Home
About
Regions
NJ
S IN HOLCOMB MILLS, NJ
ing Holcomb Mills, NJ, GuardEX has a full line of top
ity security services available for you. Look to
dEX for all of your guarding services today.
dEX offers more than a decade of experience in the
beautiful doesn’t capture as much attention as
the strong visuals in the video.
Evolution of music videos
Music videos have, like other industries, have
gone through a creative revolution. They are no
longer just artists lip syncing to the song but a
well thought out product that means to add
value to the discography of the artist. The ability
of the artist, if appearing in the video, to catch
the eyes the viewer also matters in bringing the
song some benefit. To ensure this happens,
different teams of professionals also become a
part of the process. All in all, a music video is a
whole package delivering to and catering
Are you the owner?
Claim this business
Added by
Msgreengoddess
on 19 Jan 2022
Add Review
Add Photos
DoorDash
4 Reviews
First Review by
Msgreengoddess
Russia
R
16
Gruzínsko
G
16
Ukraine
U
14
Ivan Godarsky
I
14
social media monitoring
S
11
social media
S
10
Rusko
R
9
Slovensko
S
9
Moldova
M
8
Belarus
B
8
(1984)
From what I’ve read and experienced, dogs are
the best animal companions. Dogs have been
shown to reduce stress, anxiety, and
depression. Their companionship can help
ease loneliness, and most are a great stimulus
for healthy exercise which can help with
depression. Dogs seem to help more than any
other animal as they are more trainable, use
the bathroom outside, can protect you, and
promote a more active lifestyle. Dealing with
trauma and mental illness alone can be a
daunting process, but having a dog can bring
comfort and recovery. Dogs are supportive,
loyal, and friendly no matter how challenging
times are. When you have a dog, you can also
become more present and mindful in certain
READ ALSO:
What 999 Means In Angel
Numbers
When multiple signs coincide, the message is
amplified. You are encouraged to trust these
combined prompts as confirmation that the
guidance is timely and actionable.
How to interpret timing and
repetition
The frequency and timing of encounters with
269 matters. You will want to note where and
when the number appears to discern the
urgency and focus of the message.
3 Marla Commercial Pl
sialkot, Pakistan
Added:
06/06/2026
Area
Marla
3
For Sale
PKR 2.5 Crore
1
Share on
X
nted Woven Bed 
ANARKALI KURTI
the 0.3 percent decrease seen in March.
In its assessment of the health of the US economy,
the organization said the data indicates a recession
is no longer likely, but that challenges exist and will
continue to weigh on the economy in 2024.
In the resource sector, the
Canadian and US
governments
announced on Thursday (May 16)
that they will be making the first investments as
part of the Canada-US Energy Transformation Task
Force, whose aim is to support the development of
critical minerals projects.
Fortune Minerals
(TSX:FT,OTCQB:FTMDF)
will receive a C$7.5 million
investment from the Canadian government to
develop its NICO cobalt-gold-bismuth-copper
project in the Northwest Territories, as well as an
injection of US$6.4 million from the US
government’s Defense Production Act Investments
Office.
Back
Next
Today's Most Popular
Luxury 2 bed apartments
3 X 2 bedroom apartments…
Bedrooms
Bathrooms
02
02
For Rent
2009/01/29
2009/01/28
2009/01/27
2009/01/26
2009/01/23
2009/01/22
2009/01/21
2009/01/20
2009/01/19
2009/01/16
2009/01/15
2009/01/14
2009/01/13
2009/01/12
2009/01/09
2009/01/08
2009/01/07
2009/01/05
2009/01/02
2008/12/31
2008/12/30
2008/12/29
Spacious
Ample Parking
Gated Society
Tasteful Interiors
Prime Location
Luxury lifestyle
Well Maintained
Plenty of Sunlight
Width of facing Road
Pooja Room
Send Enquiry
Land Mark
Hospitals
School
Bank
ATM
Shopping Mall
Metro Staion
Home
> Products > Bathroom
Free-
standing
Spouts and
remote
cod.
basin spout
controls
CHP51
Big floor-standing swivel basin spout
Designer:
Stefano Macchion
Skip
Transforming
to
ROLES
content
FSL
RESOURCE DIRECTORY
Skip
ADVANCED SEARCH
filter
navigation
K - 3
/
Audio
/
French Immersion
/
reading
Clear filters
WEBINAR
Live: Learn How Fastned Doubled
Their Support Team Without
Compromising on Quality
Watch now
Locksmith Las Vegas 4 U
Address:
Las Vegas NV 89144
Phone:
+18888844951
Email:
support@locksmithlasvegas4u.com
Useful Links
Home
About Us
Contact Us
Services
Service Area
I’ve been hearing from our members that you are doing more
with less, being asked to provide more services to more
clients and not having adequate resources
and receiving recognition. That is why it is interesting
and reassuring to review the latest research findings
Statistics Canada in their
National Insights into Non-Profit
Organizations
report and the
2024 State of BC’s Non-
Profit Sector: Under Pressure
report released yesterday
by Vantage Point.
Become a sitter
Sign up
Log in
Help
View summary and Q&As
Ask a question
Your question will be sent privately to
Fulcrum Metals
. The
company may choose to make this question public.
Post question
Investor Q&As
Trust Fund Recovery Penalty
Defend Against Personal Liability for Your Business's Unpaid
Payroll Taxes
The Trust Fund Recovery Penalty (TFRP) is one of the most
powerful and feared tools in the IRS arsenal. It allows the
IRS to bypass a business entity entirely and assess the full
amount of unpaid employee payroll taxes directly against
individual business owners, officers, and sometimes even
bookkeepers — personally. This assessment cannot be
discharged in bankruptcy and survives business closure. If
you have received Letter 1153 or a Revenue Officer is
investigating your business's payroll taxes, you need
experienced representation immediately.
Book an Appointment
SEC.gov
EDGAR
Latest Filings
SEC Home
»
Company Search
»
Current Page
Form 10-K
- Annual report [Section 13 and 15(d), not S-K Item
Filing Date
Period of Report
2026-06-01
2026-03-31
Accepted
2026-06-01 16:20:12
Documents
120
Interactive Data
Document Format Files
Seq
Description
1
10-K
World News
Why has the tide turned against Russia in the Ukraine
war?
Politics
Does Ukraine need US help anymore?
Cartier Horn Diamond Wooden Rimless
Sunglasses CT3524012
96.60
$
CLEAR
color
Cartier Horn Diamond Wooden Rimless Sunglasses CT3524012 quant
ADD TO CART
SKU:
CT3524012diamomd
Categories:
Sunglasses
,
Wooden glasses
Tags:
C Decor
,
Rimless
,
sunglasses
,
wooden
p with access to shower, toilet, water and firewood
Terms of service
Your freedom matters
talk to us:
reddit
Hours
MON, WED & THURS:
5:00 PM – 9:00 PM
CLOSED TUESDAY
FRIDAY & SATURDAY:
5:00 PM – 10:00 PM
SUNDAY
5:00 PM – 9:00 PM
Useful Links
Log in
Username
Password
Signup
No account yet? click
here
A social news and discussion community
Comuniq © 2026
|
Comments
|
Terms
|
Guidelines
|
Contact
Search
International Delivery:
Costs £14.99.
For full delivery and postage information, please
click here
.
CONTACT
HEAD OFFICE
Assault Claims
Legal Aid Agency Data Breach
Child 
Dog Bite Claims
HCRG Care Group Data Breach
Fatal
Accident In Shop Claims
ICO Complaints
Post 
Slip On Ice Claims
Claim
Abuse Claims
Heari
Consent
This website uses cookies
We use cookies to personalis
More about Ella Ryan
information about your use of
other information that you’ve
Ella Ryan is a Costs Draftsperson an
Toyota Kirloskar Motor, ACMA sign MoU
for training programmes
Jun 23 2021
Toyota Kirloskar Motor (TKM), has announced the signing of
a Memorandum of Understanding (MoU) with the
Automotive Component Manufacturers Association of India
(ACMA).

####

Exercise details: Within the material above, copy exactly the lines from the line that holds "comfort and recovery." up to and including the line that holds "governments".

Result of this exercise:
comfort and recovery. Dogs are supportive,
loyal, and friendly no matter how challenging
times are. When you have a dog, you can also
become more present and mindful in certain
READ ALSO:
What 999 Means In Angel
Numbers
When multiple signs coincide, the message is
amplified. You are encouraged to trust these
combined prompts as confirmation that the
guidance is timely and actionable.
How to interpret timing and
repetition
The frequency and timing of encounters with
269 matters. You will want to note where and
when the number appears to discern the
urgency and focus of the message.
3 Marla Commercial Pl
sialkot, Pakistan
Added:
06/06/2026
Area
Marla
3
For Sale
PKR 2.5 Crore
1
Share on
X
nted Woven Bed 
ANARKALI KURTI
the 0.3 percent decrease seen in March.
In its assessment of the health of the US economy,
the organization said the data indicates a recession
is no longer likely, but that challenges exist and will
continue to weigh on the economy in 2024.
In the resource sector, the
Canadian and US
governments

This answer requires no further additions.